Wednesday, May 11, 2022

The 2022 Python Language Summit: Performance Improvements by the Faster CPython team

Python 3.11, if you haven’t heard, is fast. Over the past year, Microsoft has funded a team – led by core developers Mark Shannon and Guido van Rossum – to work full-time on making CPython faster. With additional funding from Bloomberg, and help from a wide range of other contributors from the community, the results have borne fruit. On the pyperformance benchmarks at the time of the beta release, Python 3.11 was around 1.25x faster than Python 3.10, a phenomenal achievement.

But there is more still to be done. At the 2022 Python Language Summit, Mark Shannon presented on where the Faster CPython project aims to go next. The future’s fast.



The first problem Shannon raised was a problem of measurements. In order to know how to make Python faster, we need to know how slow Python is currently. But how slow at doing what, exactly?

Good benchmarks are vital for a project that aims to optimise Python for general usage. For that, the Faster CPython team needs the help of the community at large. The project “needs more benchmarks,” Shannon said – it needs to understand more precisely what the user base at large is using Python for, how they’re doing it, and what makes it slow at the moment (if it is slow!).

A benchmark, Shannon explained, is “just a program that we can time”. Anybody with a benchmark – or even just a suggestion for a benchmark! – that they believe is representative of a larger project they’re working on is invited to submit them to the issue tracker at the python/pyperformance repository on GitHub.



Nonetheless, the Faster CPython team has plenty to be getting on with in the meantime.

Much of the optimisation work in 3.11 has been achieved through the implementation of PEP 659, a “specializing adaptive interpreter”. The adaptive interpreter that Shannon and his team have introduced tracks individual bytecodes at various points in a program’s execution. When it spots an opportunity, a bytecode may be “quickened”: this means that a slow bytecode, that can do many things, is replaced by the interpreter with a more specialised bytecode that is very good at doing one specific thing. The work on PEP 659 has now largely been done, but major parts, such as dynamic specialisations of for-loops and binary operations, are still to be completed.

Shannon noted that Python also has essentially the same memory consumption in 3.11 as it did in 3.10. This is something he’d like to work on: a smaller memory overhead generally means fewer reference-counting operations in the virtual machine, a lower garbage-collection overhead, and smoother performance as a result of it all.

Another big remaining avenue for optimisations is the question of C extensions. CPython’s easy interface with C is its major advantage over other Python implementations such as PyPy, where incompatibilities with C extensions are one of the biggest hurdles for adoption by users. The optimisation work that has been done in CPython 3.11 has largely ignored the question of extension modules, but Shannon now wants to open up the possibility of exposing low-level function APIs to the virtual machine, reducing the overhead time of communicating between Python code and C code.



Is that a JIT I see on the horizon?

Lastly, but certainly not least, Shannon said, “everybody wants a JIT compiler… even if it doesn’t make sense yet”.

A JIT (“just-in-time”) compiler is the name given for a compiler that dynamically detects where performance bottlenecks exist in a program as the program is running.
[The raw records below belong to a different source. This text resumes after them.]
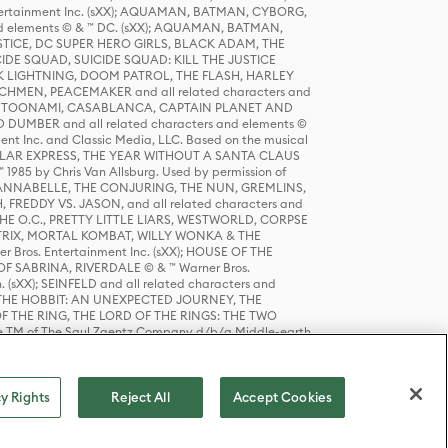
tertainment Inc. (sXX); AQUAMAN, BATMAN, CYBORG,
 elements © & ™ DC. (sXX); AQUAMAN, BATMAN,
ICE, DC SUPER HERO GIRLS, BLACK ADAM, THE
CIDE SQUAD, SUICIDE SQUAD: KILL THE JUSTICE
 LIGHTNING, DOOM PATROL, THE FLASH, HARLEY
HMEN, PEACEMAKER and all related characters and
 STORY, TOONAMI, CASABLANCA, CAPTAIN PLANET AND
D DUMBER and all related characters and elements ©
nt Inc. and Classic Media, LLC. Based on the musical
POLAR EXPRESS, THE YEAR WITHOUT A SANTA CLAUS
1985 by Chris Van Allsburg. Used by permission of
YS, ANNABELLE, THE CONJURING, THE NUN, GREMLINS,
H, FREDDY VS. JASON, and all related characters and
THE O.C., PRETTY LITTLE LIARS, WESTWORLD, CORPSE
ATRIX, MORTAL KOMBAT, WILLY WONKA & THE
r Bros. Entertainment Inc. (sXX); HOUSE OF THE
OF SABRINA, RIVERDALE © & ™ Warner Bros.
. (sXX); SEINFELD and all related characters and
sXX); THE HOBBIT: AN UNEXPECTED JOURNEY, THE
F THE RING, THE LORD OF THE RINGS: THE TWO
e TM of The Saul Zaentz Company d/b/a Middle-earth
D THINGS ARE and all related characters and elements ©
 Bros. Entertainment Inc. (sXX); © Warner Bros.
y Rights
Reject All
Accept Cookies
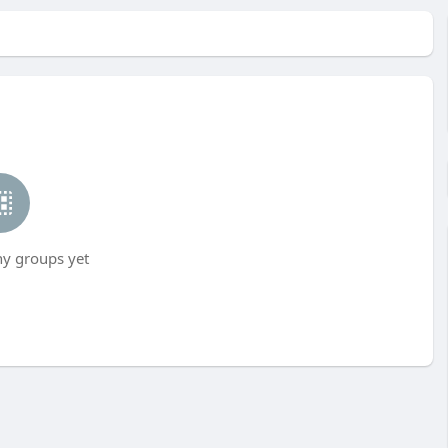
ny groups yet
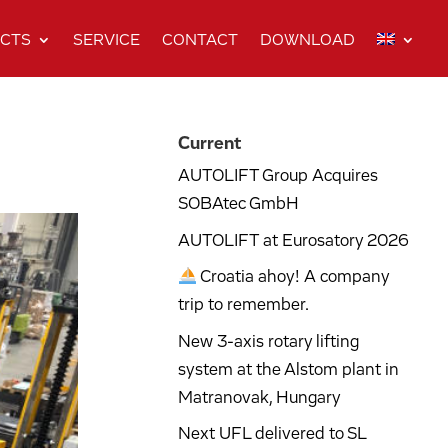
CTS
SERVICE
CONTACT
DOWNLOAD
Current
AUTOLIFT Group Acquires
SOBAtec GmbH
AUTOLIFT at Eurosatory 2026
Croatia ahoy! A company
trip to remember.
New 3-axis rotary lifting
system at the Alstom plant in
Matranovak, Hungary
Next UFL delivered to SL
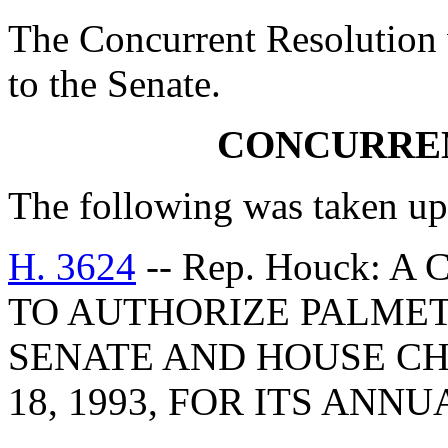
The Concurrent Resolution 
to the Senate.
CONCURRE
The following was taken up
H. 3624
-- Rep. Houck:
TO AUTHORIZE PALMET
SENATE AND HOUSE CH
18, 1993, FOR ITS ANN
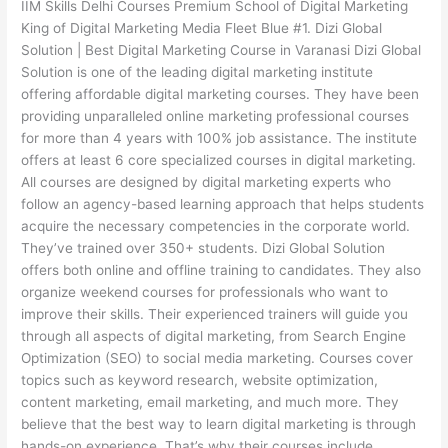
IIM Skills Delhi Courses Premium School of Digital Marketing
King of Digital Marketing Media Fleet Blue #1. Dizi Global
Solution | Best Digital Marketing Course in Varanasi Dizi Global
Solution is one of the leading digital marketing institute
offering affordable digital marketing courses. They have been
providing unparalleled online marketing professional courses
for more than 4 years with 100% job assistance. The institute
offers at least 6 core specialized courses in digital marketing.
All courses are designed by digital marketing experts who
follow an agency-based learning approach that helps students
acquire the necessary competencies in the corporate world.
They’ve trained over 350+ students. Dizi Global Solution
offers both online and offline training to candidates. They also
organize weekend courses for professionals who want to
improve their skills. Their experienced trainers will guide you
through all aspects of digital marketing, from Search Engine
Optimization (SEO) to social media marketing. Courses cover
topics such as keyword research, website optimization,
content marketing, email marketing, and much more. They
believe that the best way to learn digital marketing is through
hands-on experience. That’s why their courses include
Once these bottlenecks have been identified, the JIT compiles these parts of the program on-the-fly into native machine code in order to speed things up. It’s a similar idea to Shannon’s PEP 659, but goes much further, since the specialising adaptive interpreter never goes beyond the bytecode level.

The idea of using a JIT compiler for Python is hardly new. PyPy’s JIT compiler is the major source of the large performance gains the project has over CPython in some areas. Third-party projects, such as pyjion and numba, bring just-in-time compilation to CPython that’s just a pip install away. Integrating a JIT into the core of CPython, however, would be materially different.

Shannon has historically voiced scepticism about the wisdom of introducing a JIT compiler into CPython itself, and said that work on introducing one is still some way off. A JIT, according to Shannon, will probably not arrive until 3.13 at the earliest, given the amount of lower-hanging fruit that is still to be worked on. The first step towards a JIT, he explained, would be to implement a trace interpreter, which would allow for better testing of concepts and lay the groundwork for future changes.



Playing nicely with the other Python projects

The gains Shannon’s team has achieved are hugely impressive, and likely to benefit the community as a whole in a profound way. But various problems lie on the horizon. Sam Gross’s proposal for a version of CPython without the Global Interpreter Lock (the nogil fork) has potential for speeding up multithreaded Python code in very different ways to the Faster CPython team’s work – but it could also be problematic for some of the optimisations that have already been implemented, many of which assume that the GIL exists. Eric Snow’s dream of achieving multiple subinterpreters within a single process, meanwhile, will have a smaller performance impact on single-threaded code compared to nogil, but could still create some minor complications for Shannon’s team.